Acresce referir que, se a apontada natureza autónoma do direito sancionatório contraordenacional, incluindo quanto ao tipo de cominação (coima) e aos fins e valores associados à sanção contraordenacional, implica uma maior margem de conformação por parte do legislador na determinação do ilícito e na configuração do respetivo regime substantivo e processual, outras razões e interesses podem ainda justificar a opção legislativa de consagração de um prazo prescricional único de cinco anos para todos os procedimentos contraordenacionais laborais, qualquer que seja o ilícito concretamente em causa. Ao estabelecer o prazo prescricional do procedimento de contraordenações em matéria laboral - que não deixa de se revelar uma instrumento da certeza e segurança do direito - o legislador deve compaginar os interesses em presença, desde logo a realização, num prazo considerado adequado para o efeito, dos fins do direito sancionatório em causa e a advertência social de proibição de condutas, por um lado, e os interesses dos visados pela ação do Estado, por outro. E a fixação de um único prazo em concreto de cinco anos pode ainda ancorar-se na diversidade dos interesses envolvidos, que transcendem os meros interesses privados, como se assinalou no Acórdão 106/2014 exatamente em matéria de tutela contraordenacional laboral:

«

[...] não obedecem, na ordenação de comportamentos e à censura da infração de normas precetivas ou proibitivas, a proteção de interesses meramente individuais [...]. No âmbito da relação de trabalho, a tutela, mesmo a tutela contraordenacional, transcende os interesses privados, materializando a proteção de interesses constitucionalmente protegidos, como avulta, em especial, nos campos normativos juslaborais regulados em termos imperativos. A específica infração em questão nos presentes autos, relativa ao intervalo mínimo de descanso entre jornadas de trabalho consecutivas (artigo 214.º, n.º 1 do Código do Trabalho), ilustra com nitidez essa dimensão objetiva, concretizadora de direito social de natureza fundamental, como seja o direito à organização do trabalho em termos de permitir a conciliação da atividade profissional com a vida familiar e o direito ao repouso, que constituem incumbências do Estado (artigo 59.º, n.os 1, alíneas b) e d) e 2, da Constituição) [...]

»

.]

Deste modo, e na linha da jurisprudência citada quanto à definição (e diferenciação) das molduras das coimas, não se pode concluir por um juízo de inconstitucionalidade por ofensa do princípio da proporcionalidade mesmo em face do estabelecimento pelo legislador de um prazo de prescrição uniforme de cinco anos para todos os procedimentos de contraordenação laboral em causa.

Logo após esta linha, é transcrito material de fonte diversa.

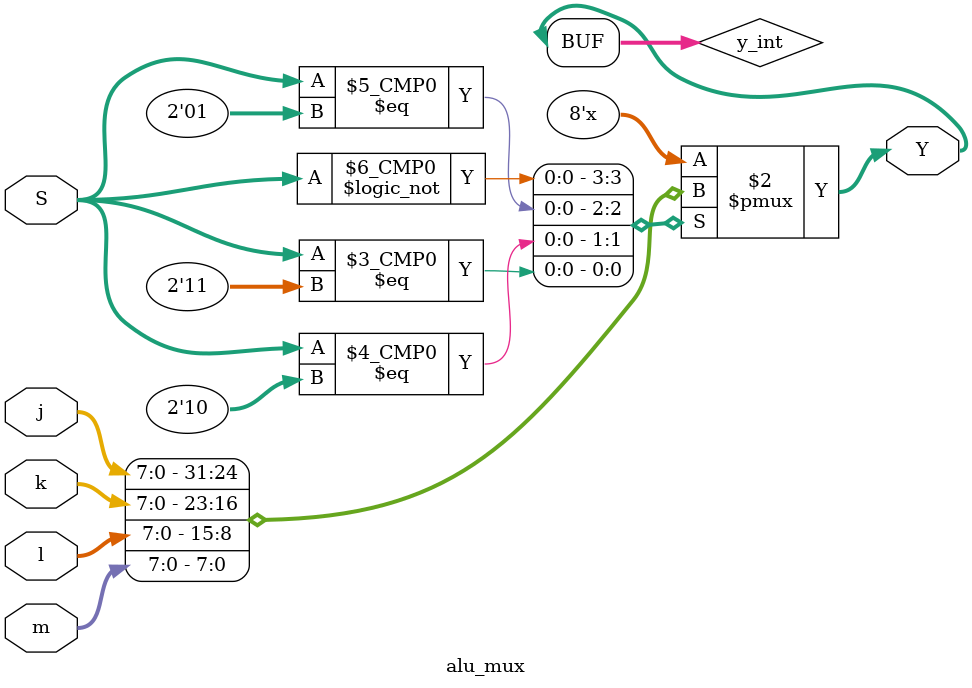
<source format=v>
`timescale 1ns / 1ps


module alu_mux(
input[7:0] j,
input[7:0] k,
input[7:0] l,
input[7:0] m,
input[1:0] S,
output[7:0]Y
    );
    
reg[7:0] y_int;
always@(*) begin
    case(S)
        2'b00: y_int = j;
        2'b01: y_int = k;
        2'b10: y_int = l;
        2'b11: y_int = m;
        endcase
     end
        
      assign Y = y_int;
    
endmodule

</source>
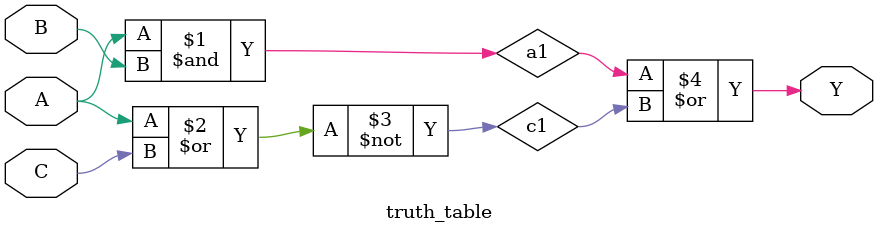
<source format=v>
`timescale 1ns / 1ps


module truth_table( //¸ðµâ ¼±¾ð
    A, B, C,
    Y
    );

input A, B, C; //ÃÊ±â ÀÔ·Â°ª
output Y; //ÃÖÁ¾ output

wire a1, c1; //A,BÀÇ AND ¿¬»ê °ªÀ» ´ã´Â a1, A,CÀÇ NOR ¿¬»êÀ» ´ã´Â c1

and (a1, A, B); //A¿Í B¸¦ AND ¿¬»êÇÑ °ªÀ» a1¿¡ ÀúÀå
nor (c1, A, C); //A¿Í C¸¦ NOR ¿¬»êÇÑ °ªÀ» c1¿¡ ÀúÀå
or (Y, a1, c1); //a1°ú c1À» OR ¿¬»êÇÑ °ªÀ» Y¿¡ ÀúÀå

endmodule 

</source>
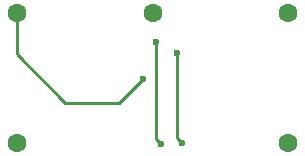
<source format=gbl>
G04*
G04 #@! TF.GenerationSoftware,Altium Limited,Altium Designer,20.1.12 (249)*
G04*
G04 Layer_Physical_Order=2*
G04 Layer_Color=16711680*
%FSLAX44Y44*%
%MOMM*%
G71*
G04*
G04 #@! TF.SameCoordinates,FEBEC7C4-031D-4068-AE87-DD61D03ADA7D*
G04*
G04*
G04 #@! TF.FilePolarity,Positive*
G04*
G01*
G75*
%ADD23C,0.2540*%
%ADD24C,1.6000*%
%ADD25C,0.6000*%
D23*
X151000Y24000D02*
Y96000D01*
Y24000D02*
X155000Y20000D01*
X133000Y23000D02*
Y105000D01*
Y23000D02*
X137000Y19000D01*
X15000Y95000D02*
Y130000D01*
Y95000D02*
X56000Y54000D01*
X102000D02*
X122000Y74000D01*
X56000Y54000D02*
X102000D01*
D24*
X245000Y130000D02*
D03*
Y20000D02*
D03*
X15000D02*
D03*
X130000Y130000D02*
D03*
X15000D02*
D03*
D25*
X155000Y20000D02*
D03*
X137000Y19000D02*
D03*
X133000Y105000D02*
D03*
X122000Y74000D02*
D03*
X151000Y96000D02*
D03*
M02*

</source>
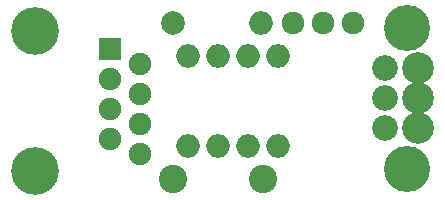
<source format=gts>
G04 #@! TF.FileFunction,Soldermask,Top*
%FSLAX46Y46*%
G04 Gerber Fmt 4.6, Leading zero omitted, Abs format (unit mm)*
G04 Created by KiCad (PCBNEW 4.0.6) date Tue May 23 23:01:42 2017*
%MOMM*%
%LPD*%
G01*
G04 APERTURE LIST*
%ADD10C,0.100000*%
%ADD11C,3.900000*%
%ADD12O,2.000000X2.000000*%
%ADD13C,4.049980*%
%ADD14R,1.901140X1.901140*%
%ADD15C,1.901140*%
%ADD16C,2.398980*%
%ADD17C,1.924000*%
%ADD18C,2.000000*%
%ADD19C,2.178000*%
%ADD20C,2.686000*%
G04 APERTURE END LIST*
D10*
D11*
X60750000Y-142926000D03*
D12*
X42164000Y-140970000D03*
X44704000Y-140970000D03*
X47244000Y-140970000D03*
X49784000Y-140970000D03*
X49784000Y-133350000D03*
X47244000Y-133350000D03*
X44704000Y-133350000D03*
X42164000Y-133350000D03*
D13*
X29210000Y-143098520D03*
X29210000Y-131229100D03*
D14*
X35560000Y-132715000D03*
D15*
X38100000Y-133985000D03*
X35560000Y-135255000D03*
X38100000Y-136525000D03*
X35560000Y-137795000D03*
X38100000Y-139065000D03*
X35560000Y-140335000D03*
X38100000Y-141605000D03*
D16*
X40894000Y-143764000D03*
X48514000Y-143764000D03*
D17*
X51054000Y-130556000D03*
X53594000Y-130556000D03*
X56134000Y-130556000D03*
D18*
X40894000Y-130556000D03*
D12*
X48394000Y-130556000D03*
D19*
X58896000Y-134366000D03*
X58896000Y-136906000D03*
X58896000Y-139446000D03*
D20*
X61706000Y-134366000D03*
X61706000Y-136906000D03*
X61706000Y-139446000D03*
D11*
X60750000Y-130950000D03*
M02*

</source>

18 - Assim, e não se vislumbrando que a norma (dimensão norma-tiva) ora sindicada seja suscetível de violar outras normas ou princípios constitucionais, resta concluir pela não desconformidade constitucional da dimensão normativa desaplicada pela decisão ora recorrida.

III - Decisão

19 - Pelo exposto, acordam em:

a) Não julgar inconstitucional a norma do artigo 52.º da Lei 107/2009, de 14 de setembro,

«

ao prever um prazo único de cinco anos para a prescrição do procedimento por contraordenação laboral, independentemente da gravidade da infração, do grau de culpa do infrator, da sua capacidade económica ou da moldura aplicável

»; e, em consequência, b) Conceder provimento ao recurso e determinar a reforma da decisão recorrida em conformidade com o precedente juízo de não inconstitucionalidade. Sem custas, por não serem legalmente devidas. Lisboa, 12 de maio de 2016. - Maria José Rangel de Mesquita - Fernando Vaz Ventura - Maria de Fátima MataMouros - Pedro Machete - João Cura Mariano - Lino Rodrigues Ribeiro - Catarina Sarmento e Castro - João Pedro Caupers - Ana Guerra Martins - Maria Lúcia Amaral - Teles Pereira - Joaquim de Sousa Ribeiro.